== Segment start ==

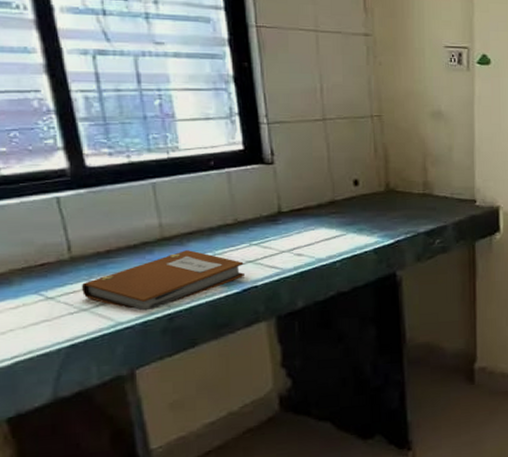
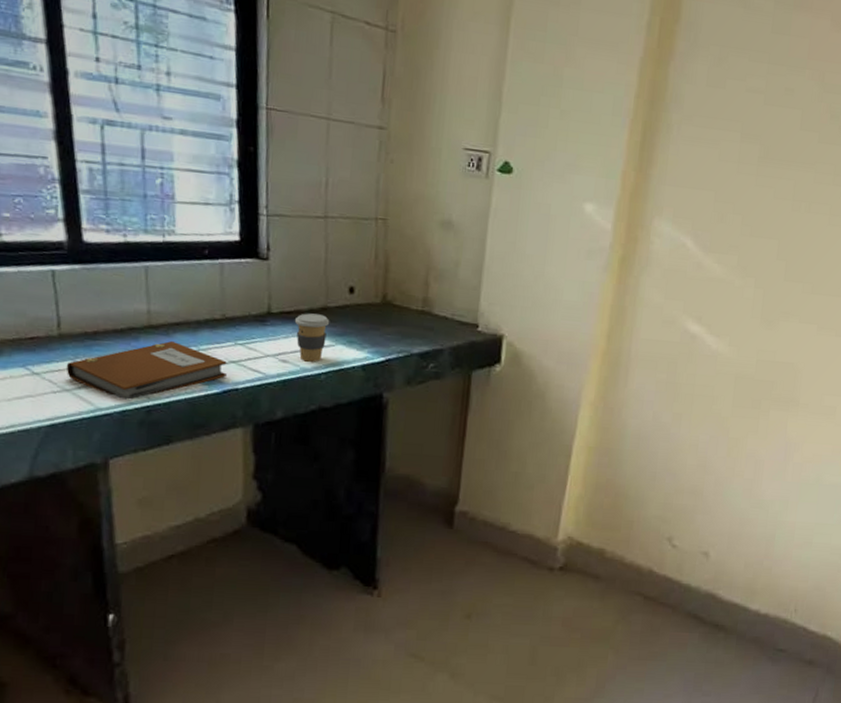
coffee cup: none [305,208,339,253] -> present [294,313,330,362]

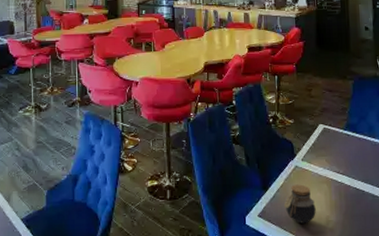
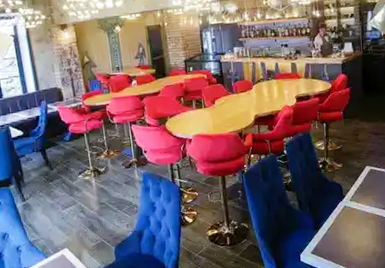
jar: present [283,184,316,224] -> none [334,222,364,257]

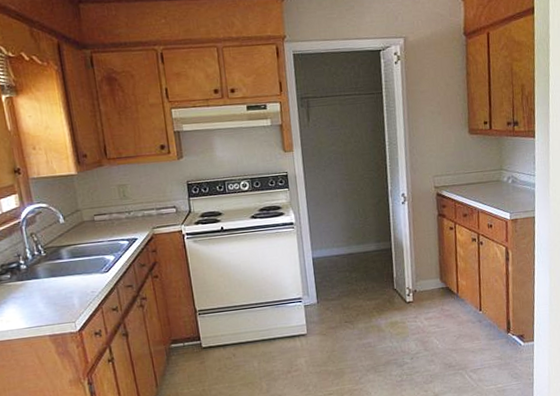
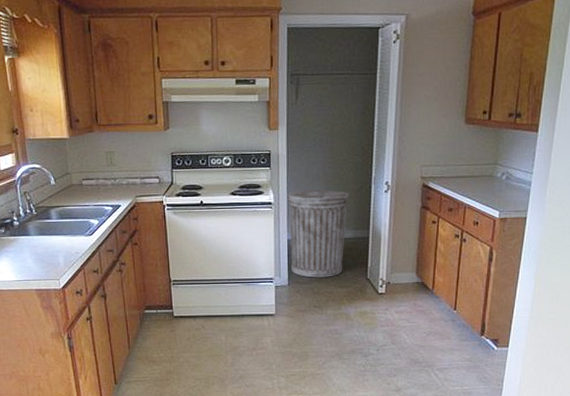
trash can: none [308,205,370,293] -> present [287,190,350,278]

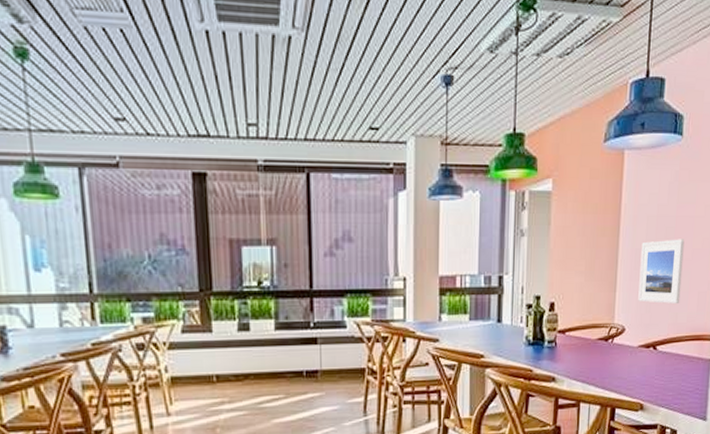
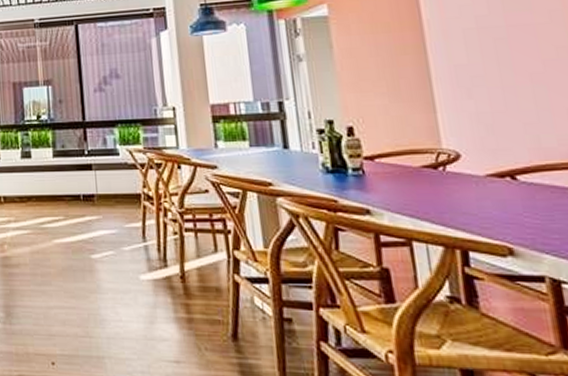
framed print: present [638,239,685,305] -> none [461,49,540,125]

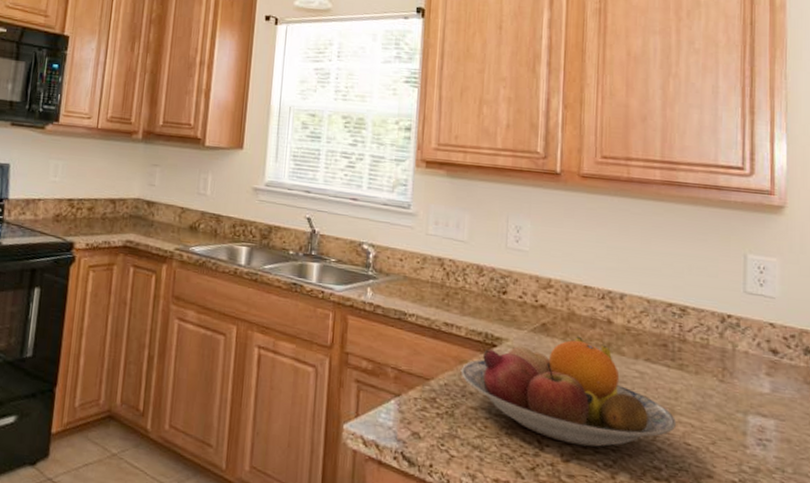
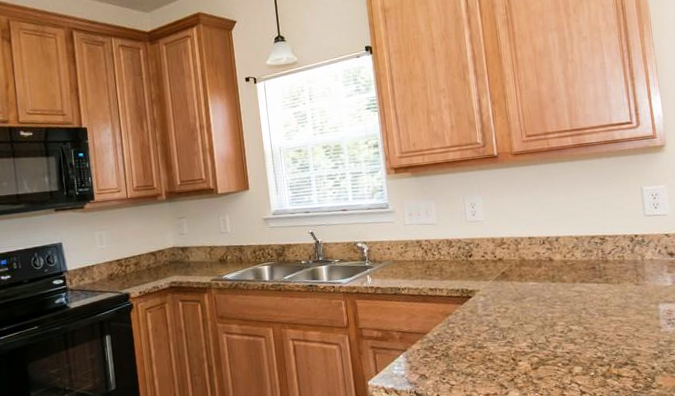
fruit bowl: present [460,336,677,447] -> none [448,275,610,356]

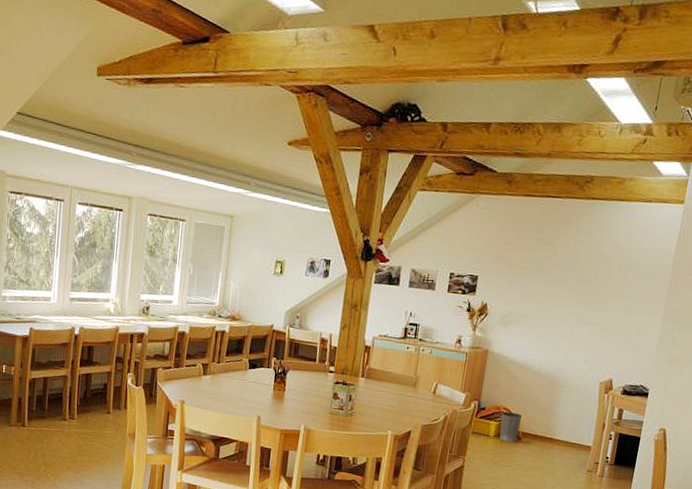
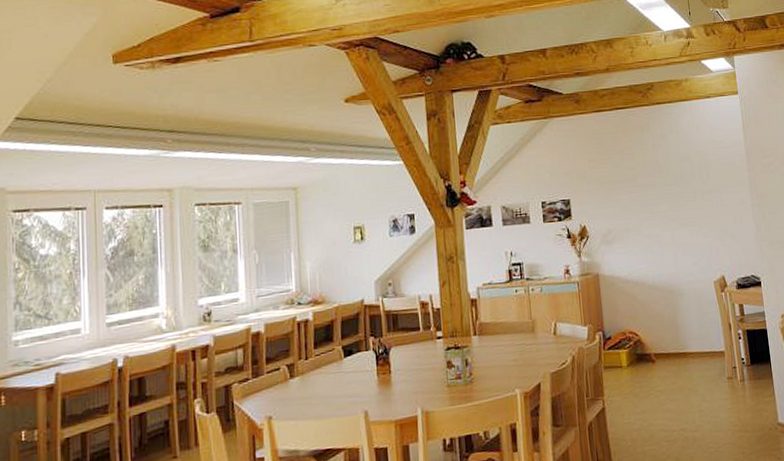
waste basket: present [499,411,523,443] -> none [628,334,651,369]

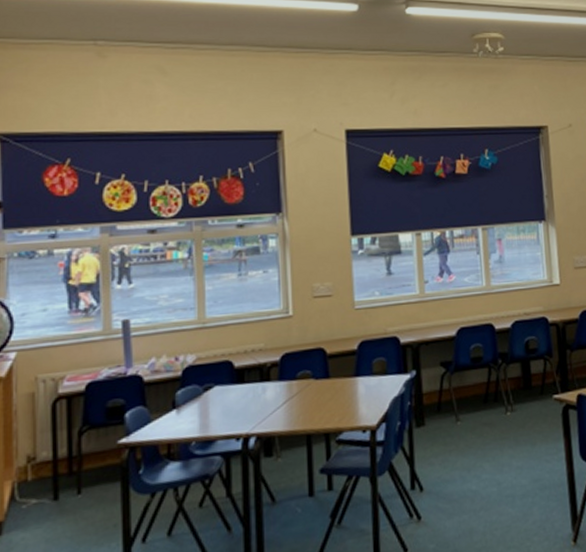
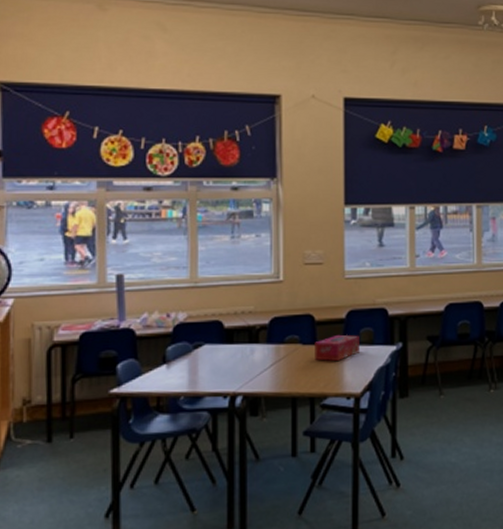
tissue box: none [326,366,373,395] -> present [313,334,359,361]

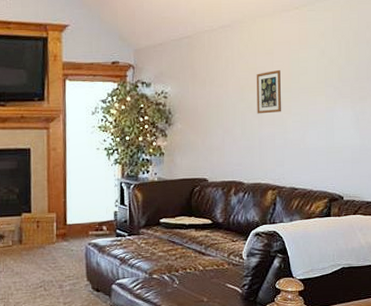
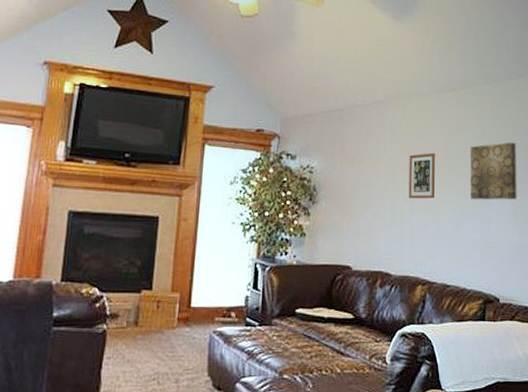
wall art: none [313,53,359,110] -> present [470,142,517,200]

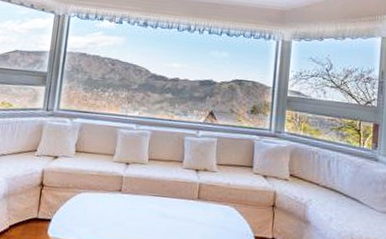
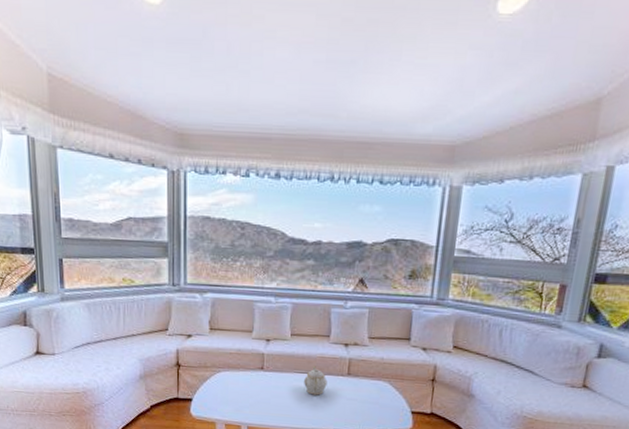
teapot: none [158,190,179,219] -> present [304,366,328,396]

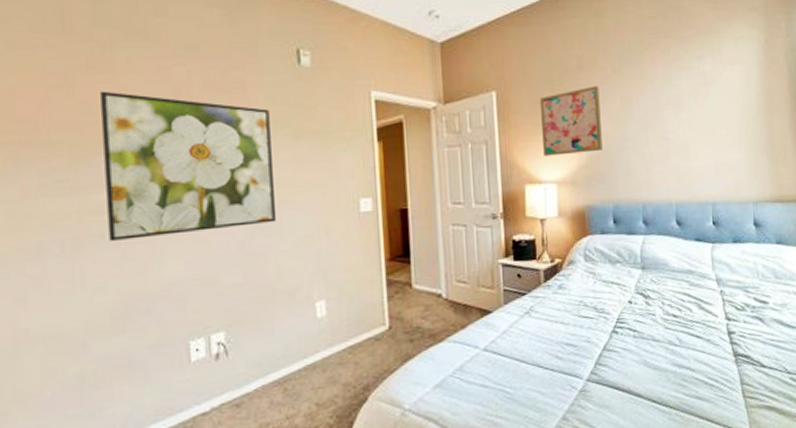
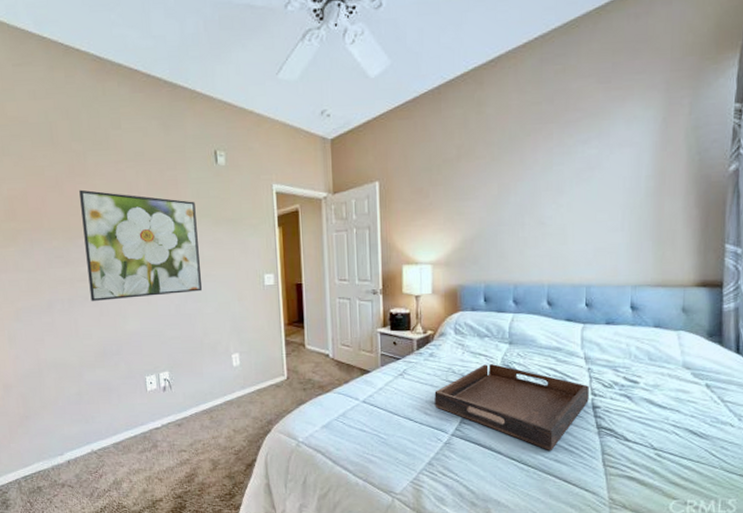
wall art: present [540,85,603,156] -> none [420,173,477,240]
serving tray: none [566,293,724,388] -> present [434,364,589,451]

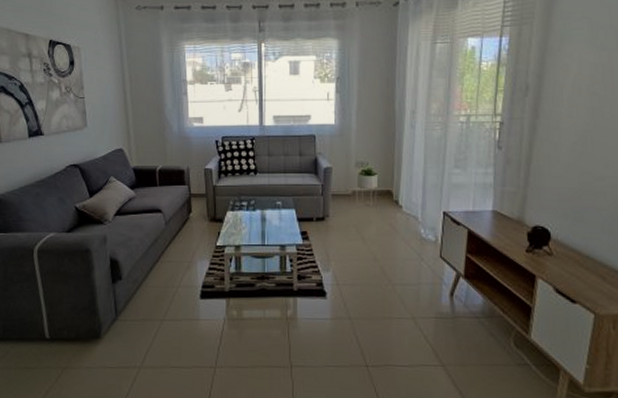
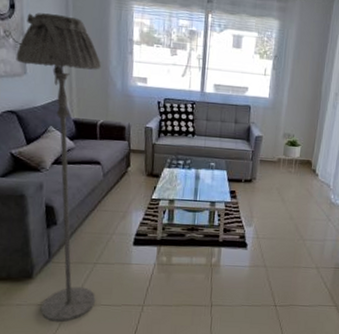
floor lamp: none [77,65,165,388] -> present [16,13,102,323]

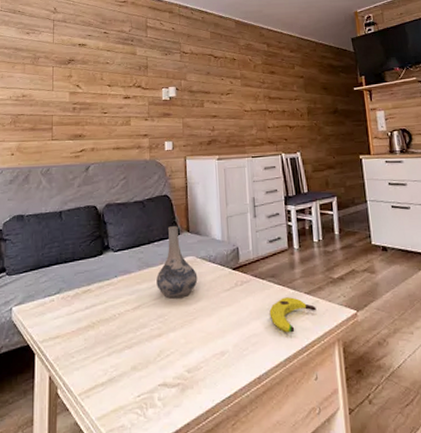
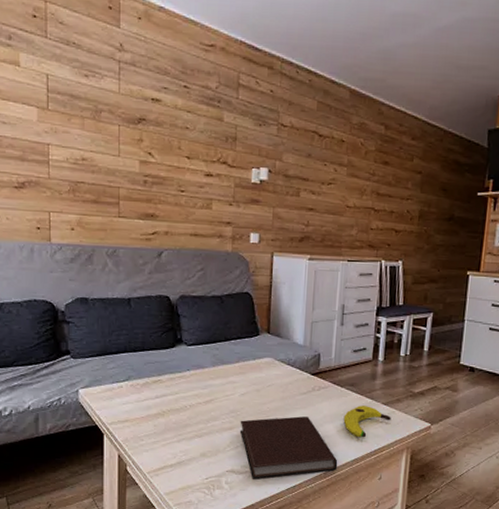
decorative vase: present [156,226,198,299] -> none [231,326,274,397]
notebook: none [168,315,271,394] -> present [239,416,338,480]

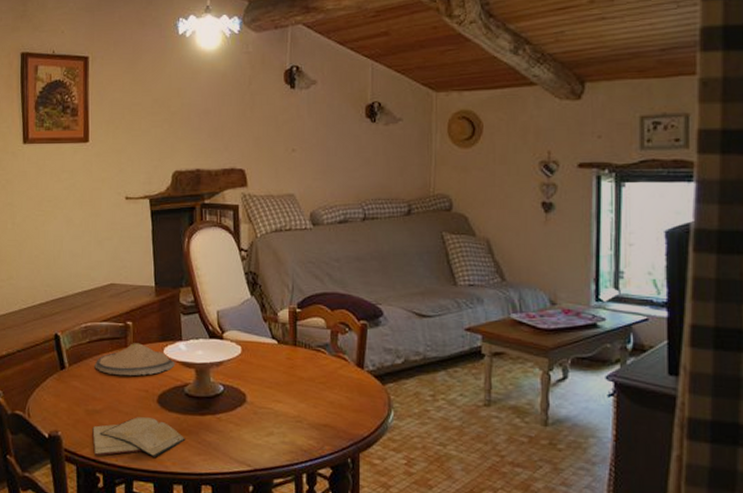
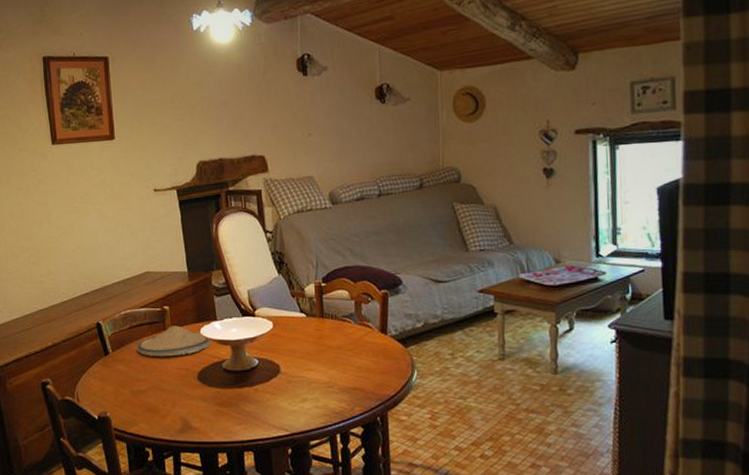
diary: present [92,417,186,457] -> none [139,393,227,432]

== Segment end ==

What the exercise asks — Repeat every line of the data exactly, but do not include pictures.

Task response —
coffee cup: none [305,208,339,253] -> present [294,313,330,362]

jar: present [283,184,316,224] -> none [334,222,364,257]

trash can: none [308,205,370,293] -> present [287,190,350,278]

framed print: present [638,239,685,305] -> none [461,49,540,125]

fruit bowl: present [460,336,677,447] -> none [448,275,610,356]

waste basket: present [499,411,523,443] -> none [628,334,651,369]

tissue box: none [326,366,373,395] -> present [313,334,359,361]

wall art: none [313,53,359,110] -> present [470,142,517,200]

teapot: none [158,190,179,219] -> present [304,366,328,396]

wall art: present [540,85,603,156] -> none [420,173,477,240]
serving tray: none [566,293,724,388] -> present [434,364,589,451]

floor lamp: none [77,65,165,388] -> present [16,13,102,323]

decorative vase: present [156,226,198,299] -> none [231,326,274,397]
notebook: none [168,315,271,394] -> present [239,416,338,480]

diary: present [92,417,186,457] -> none [139,393,227,432]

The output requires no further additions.